Gold Market and the Media
July 2016, financial media has been flooded by bullish case for the gold market since a couple of months after hitting the low of $1046 per ounce in December. It gets more difficult to ignore the hints that the gold market is poised for another strong rally. The price action suggests a possibility of getting an upward leg similar to what the market had in its post-crisis surge from 2008 to 2011. Many analysts noticed the convincing rejection of support levels as the price has gone up with steep trajectory. So maybe the price will really go up higher and revisit the once-a-support level of 1520. There is no guarantee but a substantial amount of articles can compel anyone to subdue the will to the will of the bullish media.

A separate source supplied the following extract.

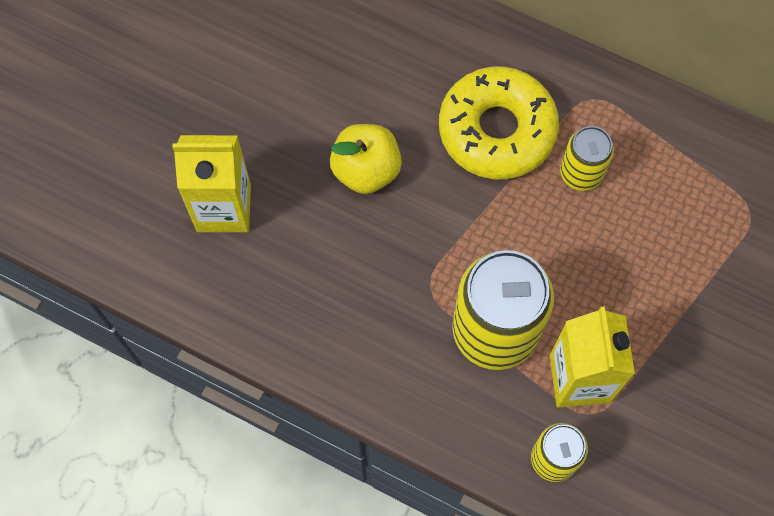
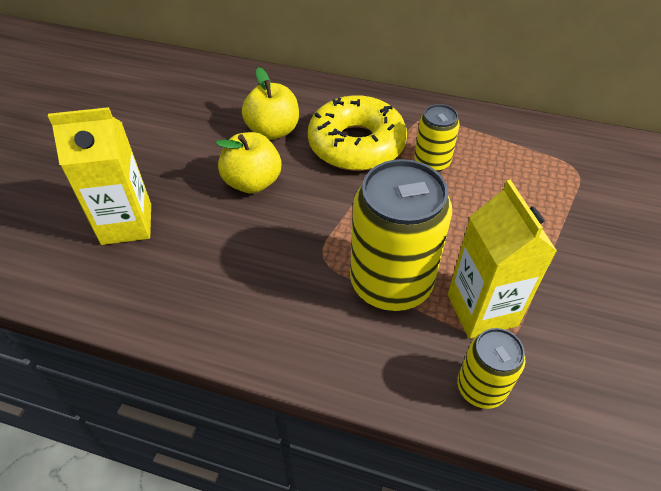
camera: 10 degrees left, 20 degrees down
(399, 91) = (273, 131): none -> yellow apple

While there is seemingly a consensus of bullish sentiment in gold, investors and traders will make different setups to take advantage of such opportunity. There is never a consensus when it comes to trade strategy and risk management. That explains why along the way, while everyone is for buying any form of gold, be it ETF or physical or leveraged CFD, a buyer may lose while another buyer will profit. For those who are already long on gold, should they lighten their position or hold it or add more long? For those who have been standing aside, should they get in now or wait for a retracement? How about those who shorted gold? Is it time to cut their losses or hold on and wait for a breather? Gold maintains its reputation of being dependent on its perceived value most of the time. Some may contend that variables such as demand and supply only come in second. Regardless, people need a reliable set up that could lead to gains or a set up that safeguards their capital when they're wrong.
The market in the first month of 2016-2H tries to establish the second cog for the bullish argument for the yellow metal. The market sure looks capable of completing another bullish structure in the monthly chart. Expect more blogs and reports to come supporting the claim of gold bulls. From here on, you may see how futile most of these articles are in the face of a beast called the gold market. They will assess the aftermath of Brexit. They will link political tensions to the gold price action. They will account gold acquisition by central banks. You take all these information in, which you think is the right amount, and get ready to place your position only to end up in a void. Without the assessment of multiple execution paths for every perceivable scenario, it would be difficult to trust the trade, the action you took. Traders tend to be nervous upon entering the market. They tend to exit too soon. They ignore the importance of stop loss because they don't trust their judgment at all. This could be the reason why amateurs decide to be scalpers and decide not to follow an exit strategy. Stay long enough in this business and you will see how common this situation is. You might even see yourself in them.
In a serious and at many times a dreadful activity like trading, one needs a healthy level of skepticism towards a sea of information and even towards every word in this write up. Planning for a trade is beyond being selective on knowledge acquisition though. A thorough trade plan is about alignment with the rudimentary requirement of the discipline.
The general theme of financial media discussing gold is that we're in an advent of a bull run. There remains a few who oppose this contention with arguments about gold's merit as a long term asset. Even so, to say that the gold market shows a curious behavior we can take advantage of is an understatement. Years from now, people might look back in July 2016 and wish that they had gotten in the gold market this month so their capital would have grown ten folds or more. It is interesting and simple but not easy. To move on from the futility of a partial trade plan is a good step in an attempt to truly take advantage of the potential of gold market or any market for that matter.